[Stored data entries]
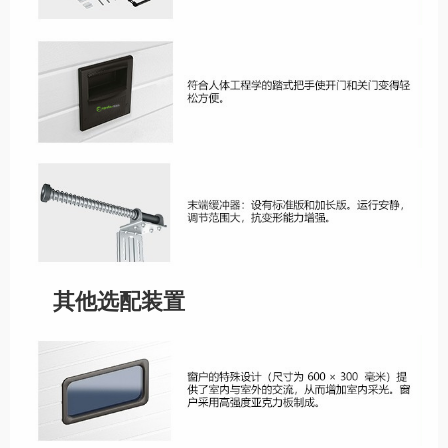
其他选配装置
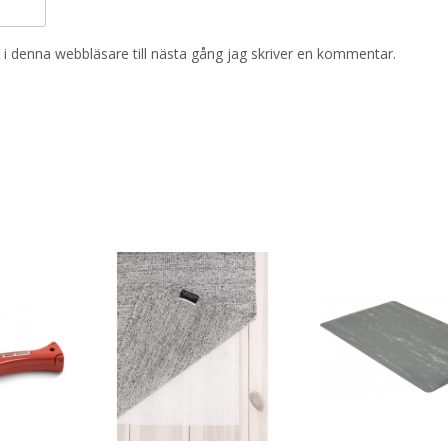
i denna webbläsare till nästa gång jag skriver en kommentar.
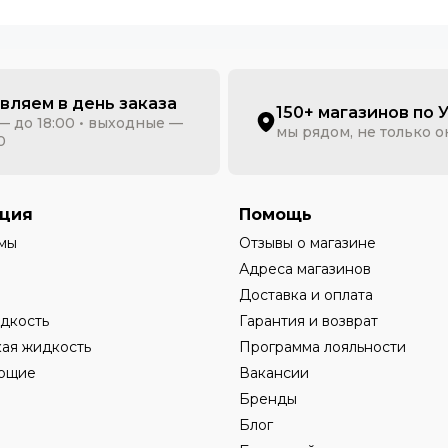
вляем в день заказа
150+ магазинов по 
— до 18:00 • выходные —
мы рядом, не только 
0
ция
Помощь
мы
Отзывы о магазине
Адреса магазинов
Доставка и оплата
дкость
Гарантия и возврат
ая жидкость
Программа лояльности
ющие
Вакансии
Бренды
Блог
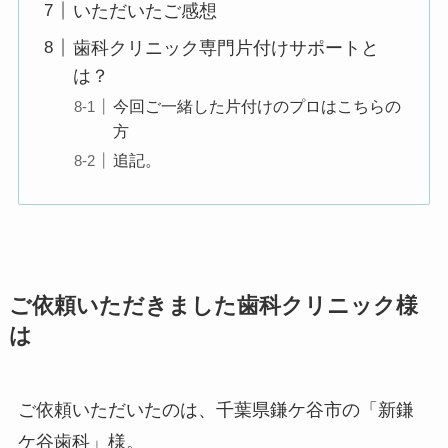
いただいたご感想
歯科クリニック専門片付けサポートと
は？
今回ご一緒した片付けのプロはこちらの
方
追記。
ご依頼いただきました歯科クリニック様
は
ご依頼いただいたのは、千葉県鎌ケ谷市の「新鎌
ケ谷歯科」様。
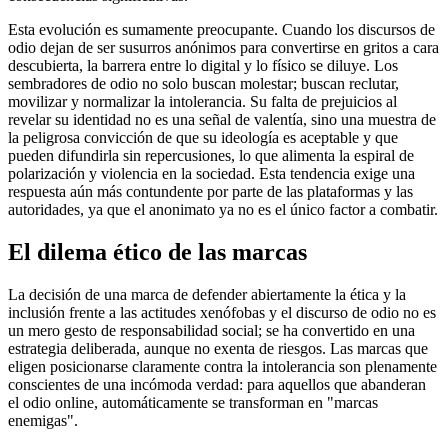
Esta evolución es sumamente preocupante. Cuando los discursos de
odio dejan de ser susurros anónimos para convertirse en gritos a cara
descubierta, la barrera entre lo digital y lo físico se diluye. Los
sembradores de odio no solo buscan molestar; buscan reclutar,
movilizar y normalizar la intolerancia. Su falta de prejuicios al
revelar su identidad no es una señal de valentía, sino una muestra de
la peligrosa convicción de que su ideología es aceptable y que
pueden difundirla sin repercusiones, lo que alimenta la espiral de
polarización y violencia en la sociedad. Esta tendencia exige una
respuesta aún más contundente por parte de las plataformas y las
autoridades, ya que el anonimato ya no es el único factor a combatir.
El dilema ético de las marcas
La decisión de una marca de defender abiertamente la ética y la
inclusión frente a las actitudes xenófobas y el discurso de odio no es
un mero gesto de responsabilidad social; se ha convertido en una
estrategia deliberada, aunque no exenta de riesgos. Las marcas que
eligen posicionarse claramente contra la intolerancia son plenamente
conscientes de una incómoda verdad: para aquellos que abanderan
el odio online, automáticamente se transforman en "marcas
enemigas".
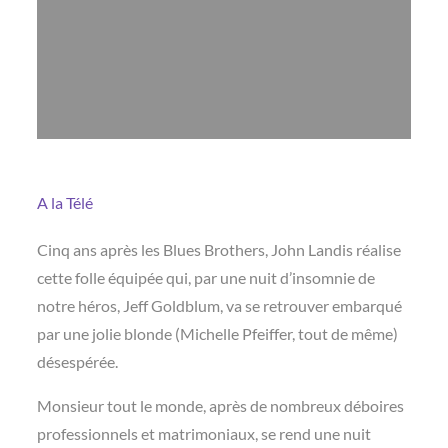
A la Télé
Cinq ans après les Blues Brothers, John Landis réalise
cette folle équipée qui, par une nuit d’insomnie de
notre héros, Jeff Goldblum, va se retrouver embarqué
par une jolie blonde (Michelle Pfeiffer, tout de même)
désespérée.
Monsieur tout le monde, après de nombreux déboires
professionnels et matrimoniaux, se rend une nuit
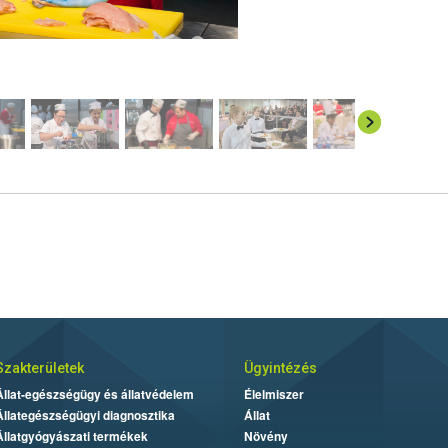
Szakterületek
Ügyintézés
Állat-egészségügy és állatvédelem
Élelmiszer
Állategészségügyi diagnosztika
Állat
Állatgyógyászati termékek
Növény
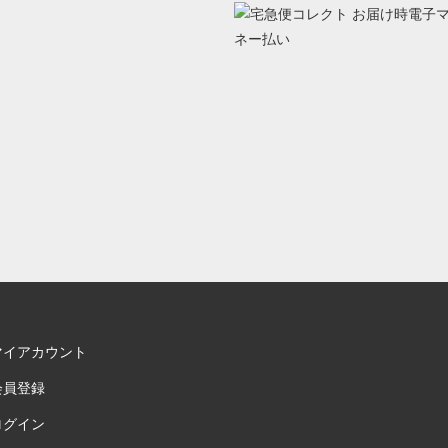
マイアカウント
会員登録
ログイン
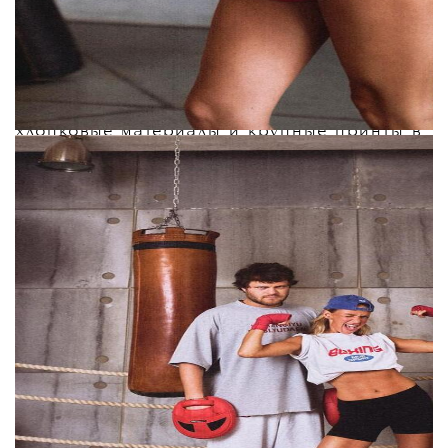
За дизайн отвечала сама Мурашкина
вместе с арт-директором бренда Юлией
Боровик и дизайнером Аленой Кунц. По
словам Карины, главные отличия новой
линейки от других похожих брендов —
хлопковые материалы и крупные принты в
эстетике 90-х вместо привычного
минимализма:
«
Мы не заморачиваемся над тем, чтобы это
было очень необычно или чтобы это были
очень сложные изделия. Нам важно, чтобы
вещи были простыми, носибельными и
доступными. И отличие в том, что это не
просто бренд, а это именно "бренд-
подружка", это "бренд-соседка", это "бренд
твой близкий друг", в котором максимально
комфортно
»,
— рассказала Мурашкина.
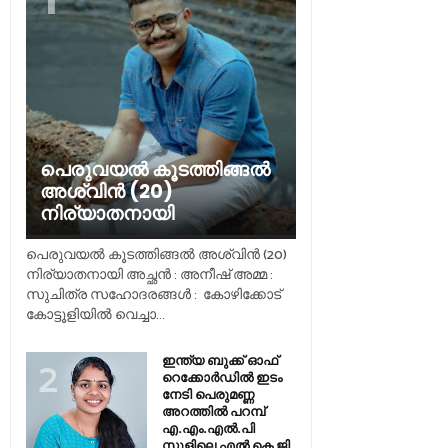
പെരുവയൽ കൂടത്തിങ്ങൽ
അശ്വിൻ (20)
നിര്യാതനായി
പെരുവയൽ കൂടത്തിങ്ങൽ അശ്വിൻ (20)
നിര്യാതനായി അച്ഛൻ : അനീഷ് അമ്മ :
സുചിത്ര സഹോദരങ്ങൾ : കോഴിക്കോട്
കോട്ടൂളിയിൽ വെച്ചാ...
ഇന്ത്യ ബുക്ക് ഓഫ്
റെക്കോർഡിൽ ഇടം
നേടി പെരുമണ്ണ
അറത്തിൽ പറമ്പ്
എ.എം.എൽ.പി
സ്കൂളിലെ എൽ കെ ജി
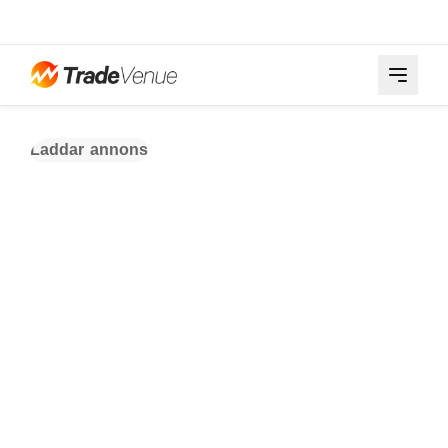
Laddar annons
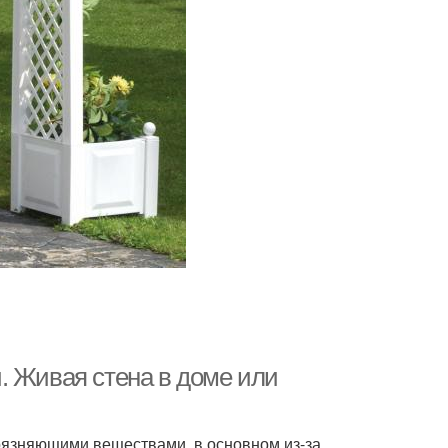
. Живая стена в доме или
рязняющими веществами, в основном из-за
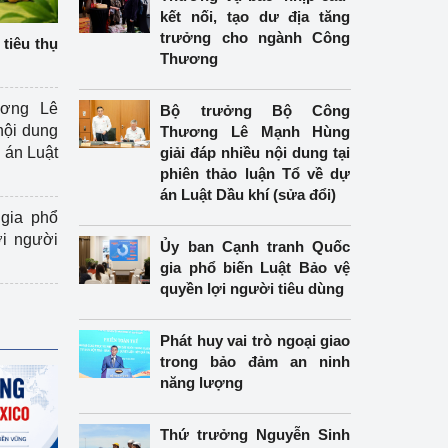
kết nối, tạo dư địa tăng
trưởng cho ngành Công
tiêu thụ
Thương
ương Lê
Bộ trưởng Bộ Công
nội dung
Thương Lê Mạnh Hùng
án Luật
giải đáp nhiều nội dung tại
phiên thảo luận Tổ về dự
án Luật Dầu khí (sửa đổi)
gia phổ
ợi người
Ủy ban Cạnh tranh Quốc
gia phổ biến Luật Bảo vệ
quyền lợi người tiêu dùng
Phát huy vai trò ngoại giao
trong bảo đảm an ninh
năng lượng
Thứ trưởng Nguyễn Sinh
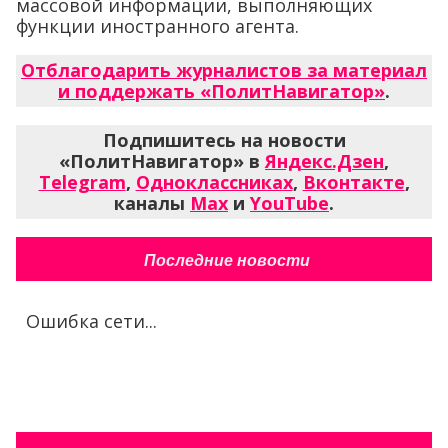
массовой информации, выполняющих
функции иностранного агента.
Отблагодарить журналистов за материал
и поддержать «ПолитНавигатор»
.
Подпишитесь на новости
«ПолитНавигатор» в
Яндекс.Дзен
,
Telegram
,
Одноклассниках
,
Вконтакте
,
каналы
Max
и
YouTube
.
Последние новости
Ошибка сети...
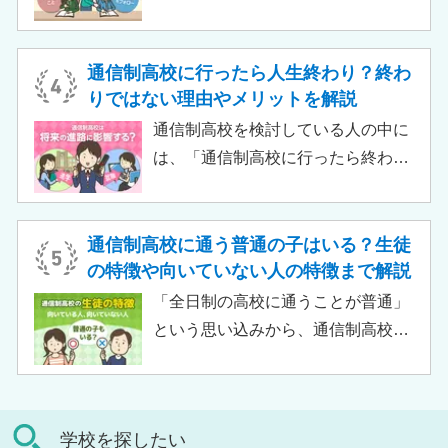
定したカリキュラムを用意している
る教育機関です。通信制高校へ通う
ケースも増えており、難関大学の合
生徒が、学校と合わせて利用するた
格実績を豊富にもつ学校もありま
め、サポート校のみでは高卒資格を
通信制高校に行ったら人生終わり？終わ
す。
取得できません。 ただし、個別の学
りではない理由やメリットを解説
習指導やスクールカウンセラーによ
通信制高校を検討している人の中に
る生活面での相談など手厚い支援が
は、「通信制高校に行ったら終わ
受けられるため、生徒がより楽しく
り」「通信制高校はやめとけ」とい
高校生活をおくるための助けとなる
うネガティブな情報を目にしたこと
でしょう。 この記事では、サポート
がある人もいるのではないでしょう
通信制高校に通う普通の子はいる？生徒
校の特徴や通信制高校との違い、メ
か。 結論から言うと、通信制高校に
の特徴や向いていない人の特徴まで解説
リット・デメリットについて解説し
行ったからといって「人生終了」で
「全日制の高校に通うことが普通」
ます。
は決してありません。通信制高校で
という思い込みから、通信制高校へ
は自分のペースで学べる、専門的な
の入学に不安や疑問をもつ人もいる
コースで好きなことを学べるといっ
のではないでしょうか。 通信制高校
た、多くのメリットがあります。 こ
は「不登校の生徒」や「持病のある
の記事では、通信制高校に行くこと
学校を探したい
生徒」などが通う学校という、先入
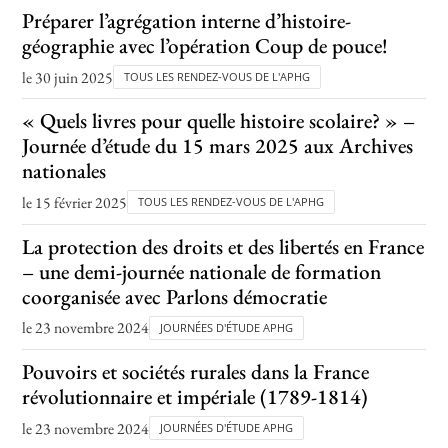
Préparer l’agrégation interne d’histoire-
géographie avec l’opération Coup de pouce!
le 30 juin 2025
TOUS LES RENDEZ-VOUS DE L'APHG
« Quels livres pour quelle histoire scolaire? » –
Journée d’étude du 15 mars 2025 aux Archives
nationales
le 15 février 2025
TOUS LES RENDEZ-VOUS DE L'APHG
La protection des droits et des libertés en France
– une demi-journée nationale de formation
coorganisée avec Parlons démocratie
le 23 novembre 2024
JOURNÉES D'ÉTUDE APHG
Pouvoirs et sociétés rurales dans la France
révolutionnaire et impériale (1789-1814)
le 23 novembre 2024
JOURNÉES D'ÉTUDE APHG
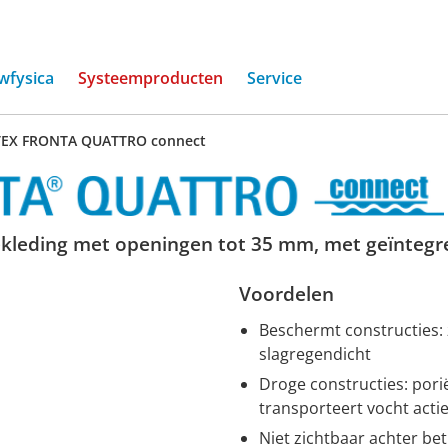
(current)
wfysica
Systeemproducten
Service
TEX FRONTA QUATTRO connect
bekleding met openingen tot 35 mm, met geïntegr
Voordelen
Beschermt constructies: 
slagregendicht
Droge constructies: por
transporteert vocht actie
Niet zichtbaar achter b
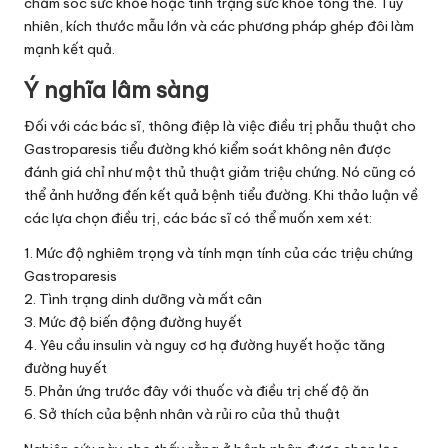
chăm sóc sức khỏe hoặc tình trạng sức khỏe tổng thể. Tuy
nhiên, kích thước mẫu lớn và các phương pháp ghép đôi làm
mạnh kết quả.
Ý nghĩa lâm sàng
Đối với các bác sĩ, thông điệp là việc điều trị phẫu thuật cho
Gastroparesis tiểu đường khó kiểm soát không nên được
đánh giá chỉ như một thủ thuật giảm triệu chứng. Nó cũng có
thể ảnh hưởng đến kết quả bệnh tiểu đường. Khi thảo luận về
các lựa chọn điều trị, các bác sĩ có thể muốn xem xét:
1. Mức độ nghiêm trọng và tính mạn tính của các triệu chứng
Gastroparesis
2. Tình trạng dinh dưỡng và mất cân
3. Mức độ biến động đường huyết
4. Yêu cầu insulin và nguy cơ hạ đường huyết hoặc tăng
đường huyết
5. Phản ứng trước đây với thuốc và điều trị chế độ ăn
6. Sở thích của bệnh nhân và rủi ro của thủ thuật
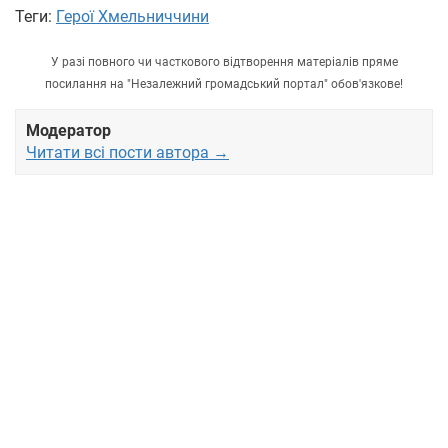
Теги:
Герої Хмельниччини
У разі повного чи часткового відтворення матеріалів пряме
посилання на "Незалежний громадський портал" обов'язкове!
Модератор
Читати всі пости автора →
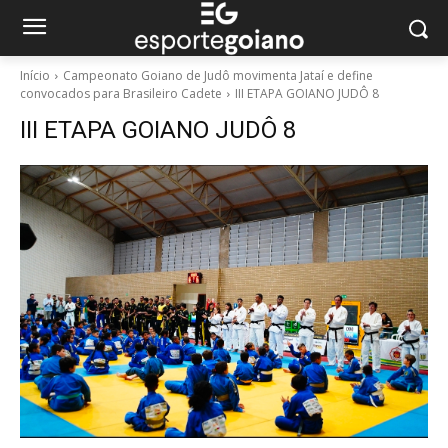
Início
Campeonato Goiano de Judô movimenta Jataí e define
convocados para Brasileiro Cadete
III ETAPA GOIANO JUDÔ 8
III ETAPA GOIANO JUDÔ 8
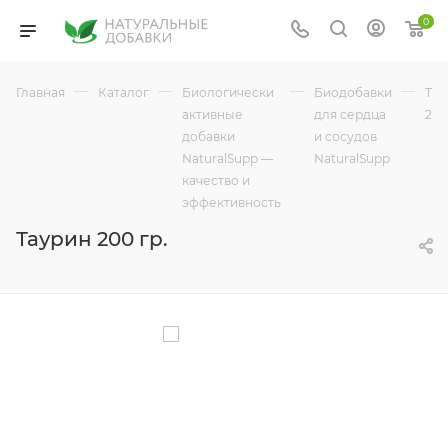
0
—
—
—
—
Главная
Каталог
Биологически
Биодобавки
Тау
активные
для сердца
200
добавки
и сосудов
NaturalSupp —
NaturalSupp
качество и
эффективность
Таурин 200 гр.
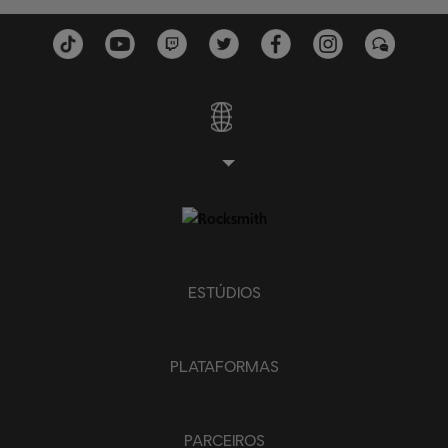
ESTÚDIOS
PLATAFORMAS
PARCEIROS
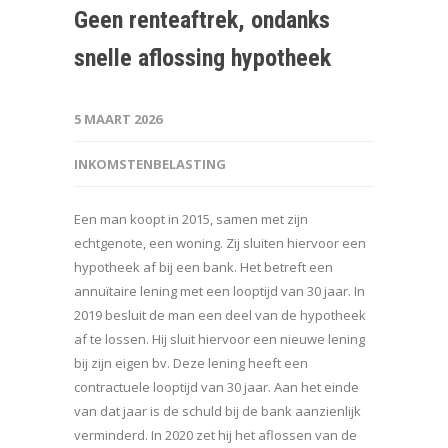
Geen renteaftrek, ondanks
snelle aflossing hypotheek
5 MAART 2026
INKOMSTENBELASTING
Een man koopt in 2015, samen met zijn
echtgenote, een woning. Zij sluiten hiervoor een
hypotheek af bij een bank. Het betreft een
annuïtaire lening met een looptijd van 30 jaar. In
2019 besluit de man een deel van de hypotheek
af te lossen. Hij sluit hiervoor een nieuwe lening
bij zijn eigen bv. Deze lening heeft een
contractuele looptijd van 30 jaar. Aan het einde
van dat jaar is de schuld bij de bank aanzienlijk
verminderd. In 2020 zet hij het aflossen van de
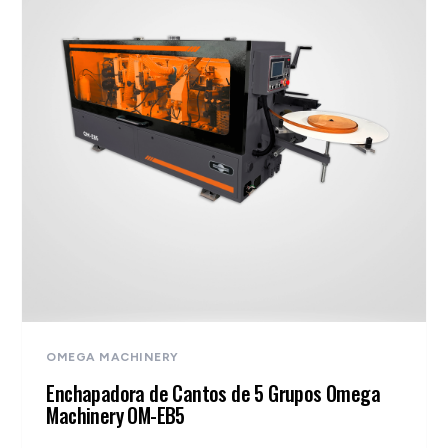
OMEGA MACHINERY
Enchapadora de Cantos de 5 Grupos Omega
Machinery OM-EB5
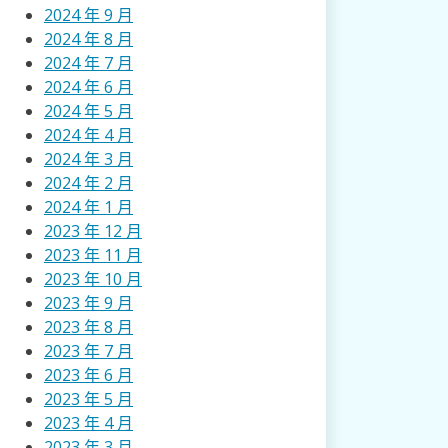
2024 年 9 月
2024 年 8 月
2024 年 7 月
2024 年 6 月
2024 年 5 月
2024 年 4 月
2024 年 3 月
2024 年 2 月
2024 年 1 月
2023 年 12 月
2023 年 11 月
2023 年 10 月
2023 年 9 月
2023 年 8 月
2023 年 7 月
2023 年 6 月
2023 年 5 月
2023 年 4 月
2023 年 3 月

YOUR GOAL
Between and including the line above that contains "professionnels et matrimoniaux, se" and the line that contains "അറത്തിൽ പറമ്പ്", restate every line word for word. Pictures stay out.

WRITTEN REPLY
professionnels et matrimoniaux, se rend une nuit
Szakterületek
Ügyintézés
Állat-egészségügy és állatvédelem
Élelmiszer
Állategészségügyi diagnosztika
Állat
Állatgyógyászati termékek
Növény
マイアカウント
会員登録
ログイン
За дизайн отвечала сама Мурашкина
вместе с арт-директором бренда Юлией
Боровик и дизайнером Аленой Кунц. По
словам Карины, главные отличия новой
линейки от других похожих брендов —
хлопковые материалы и крупные принты в
эстетике 90-х вместо привычного
минимализма:
«
Мы не заморачиваемся над тем, чтобы это
было очень необычно или чтобы это были
очень сложные изделия. Нам важно, чтобы
вещи были простыми, носибельными и
доступными. И отличие в том, что это не
просто бренд, а это именно "бренд-
подружка", это "бренд-соседка", это "бренд
твой близкий друг", в котором максимально
комфортно
»,
— рассказала Мурашкина.
പെരുവയൽ കൂടത്തിങ്ങൽ
അശ്വിൻ (20)
നിര്യാതനായി
പെരുവയൽ കൂടത്തിങ്ങൽ അശ്വിൻ (20)
നിര്യാതനായി അച്ഛൻ : അനീഷ് അമ്മ :
സുചിത്ര സഹോദരങ്ങൾ : കോഴിക്കോട്
കോട്ടൂളിയിൽ വെച്ചാ...
ഇന്ത്യ ബുക്ക് ഓഫ്
റെക്കോർഡിൽ ഇടം
നേടി പെരുമണ്ണ
അറത്തിൽ പറമ്പ്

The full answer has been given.